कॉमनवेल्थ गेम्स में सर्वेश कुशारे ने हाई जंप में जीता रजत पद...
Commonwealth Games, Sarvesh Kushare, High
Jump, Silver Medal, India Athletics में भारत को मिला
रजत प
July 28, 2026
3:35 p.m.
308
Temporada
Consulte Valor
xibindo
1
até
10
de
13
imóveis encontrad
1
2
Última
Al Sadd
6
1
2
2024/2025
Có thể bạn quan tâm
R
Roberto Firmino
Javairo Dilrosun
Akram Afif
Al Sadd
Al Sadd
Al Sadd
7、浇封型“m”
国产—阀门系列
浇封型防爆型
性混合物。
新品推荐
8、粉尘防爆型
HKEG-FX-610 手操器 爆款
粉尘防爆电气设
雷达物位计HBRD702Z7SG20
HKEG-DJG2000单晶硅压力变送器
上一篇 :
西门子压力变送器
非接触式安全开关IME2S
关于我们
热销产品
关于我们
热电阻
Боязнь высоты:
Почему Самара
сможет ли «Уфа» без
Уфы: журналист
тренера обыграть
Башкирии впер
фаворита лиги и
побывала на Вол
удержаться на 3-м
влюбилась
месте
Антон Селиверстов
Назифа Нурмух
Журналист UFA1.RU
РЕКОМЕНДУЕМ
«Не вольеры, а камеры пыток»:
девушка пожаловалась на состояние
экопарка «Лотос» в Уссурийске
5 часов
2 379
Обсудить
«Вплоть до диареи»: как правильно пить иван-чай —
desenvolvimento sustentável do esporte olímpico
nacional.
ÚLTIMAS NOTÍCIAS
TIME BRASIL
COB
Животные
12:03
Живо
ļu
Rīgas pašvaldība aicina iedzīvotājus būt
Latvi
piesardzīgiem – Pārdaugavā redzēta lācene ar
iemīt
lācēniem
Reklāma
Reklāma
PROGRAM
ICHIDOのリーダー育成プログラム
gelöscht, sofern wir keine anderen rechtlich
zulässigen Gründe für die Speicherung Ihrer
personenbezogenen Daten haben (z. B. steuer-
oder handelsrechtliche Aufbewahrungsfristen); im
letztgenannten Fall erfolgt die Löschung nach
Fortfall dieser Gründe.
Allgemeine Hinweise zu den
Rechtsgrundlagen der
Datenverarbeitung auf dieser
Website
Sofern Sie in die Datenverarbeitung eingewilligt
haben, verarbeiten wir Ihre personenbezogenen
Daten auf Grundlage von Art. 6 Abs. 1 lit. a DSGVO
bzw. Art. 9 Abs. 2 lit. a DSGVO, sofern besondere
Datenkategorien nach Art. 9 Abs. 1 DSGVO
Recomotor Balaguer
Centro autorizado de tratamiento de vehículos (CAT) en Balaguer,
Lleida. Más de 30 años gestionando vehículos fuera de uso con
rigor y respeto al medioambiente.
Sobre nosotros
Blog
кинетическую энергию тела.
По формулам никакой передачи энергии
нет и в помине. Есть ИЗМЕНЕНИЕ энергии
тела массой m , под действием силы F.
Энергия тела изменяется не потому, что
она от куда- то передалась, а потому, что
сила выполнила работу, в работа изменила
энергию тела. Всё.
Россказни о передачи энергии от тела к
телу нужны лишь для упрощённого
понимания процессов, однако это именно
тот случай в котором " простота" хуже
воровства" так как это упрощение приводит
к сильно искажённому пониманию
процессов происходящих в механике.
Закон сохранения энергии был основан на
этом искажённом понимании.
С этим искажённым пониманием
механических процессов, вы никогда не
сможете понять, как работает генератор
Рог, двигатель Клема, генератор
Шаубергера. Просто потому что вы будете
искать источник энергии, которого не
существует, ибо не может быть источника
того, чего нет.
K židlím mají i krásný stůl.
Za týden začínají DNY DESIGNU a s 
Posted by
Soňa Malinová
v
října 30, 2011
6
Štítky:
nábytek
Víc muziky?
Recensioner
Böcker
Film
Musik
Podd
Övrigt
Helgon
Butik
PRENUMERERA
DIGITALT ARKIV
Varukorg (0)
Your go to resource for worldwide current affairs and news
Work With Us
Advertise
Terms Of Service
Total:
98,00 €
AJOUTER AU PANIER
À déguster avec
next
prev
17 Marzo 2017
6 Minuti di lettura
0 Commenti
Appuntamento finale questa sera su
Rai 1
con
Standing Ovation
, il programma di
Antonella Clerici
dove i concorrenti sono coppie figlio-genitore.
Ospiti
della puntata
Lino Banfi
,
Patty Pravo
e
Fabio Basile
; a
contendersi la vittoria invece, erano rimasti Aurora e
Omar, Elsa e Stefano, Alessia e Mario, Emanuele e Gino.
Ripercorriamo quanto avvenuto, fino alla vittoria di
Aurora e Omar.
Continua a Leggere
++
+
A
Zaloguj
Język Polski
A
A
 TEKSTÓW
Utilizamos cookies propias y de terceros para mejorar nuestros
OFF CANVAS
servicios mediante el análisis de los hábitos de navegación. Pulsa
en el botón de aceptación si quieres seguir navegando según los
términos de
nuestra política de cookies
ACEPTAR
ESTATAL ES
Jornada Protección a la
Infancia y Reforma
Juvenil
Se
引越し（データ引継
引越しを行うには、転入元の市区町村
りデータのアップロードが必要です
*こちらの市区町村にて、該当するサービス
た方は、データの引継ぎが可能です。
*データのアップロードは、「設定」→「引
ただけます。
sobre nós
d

> **Exercise directions**:
In the answer, the lines from the first line of the data above through the line containing "Javairo Dilrosun" must appear exactly as written, with nothing else.

> **Completed task**:
कॉमनवेल्थ गेम्स में सर्वेश कुशारे ने हाई जंप में जीता रजत पद...
Commonwealth Games, Sarvesh Kushare, High
Jump, Silver Medal, India Athletics में भारत को मिला
रजत प
July 28, 2026
3:35 p.m.
308
Temporada
Consulte Valor
xibindo
1
até
10
de
13
imóveis encontrad
1
2
Última
Al Sadd
6
1
2
2024/2025
Có thể bạn quan tâm
R
Roberto Firmino
Javairo Dilrosun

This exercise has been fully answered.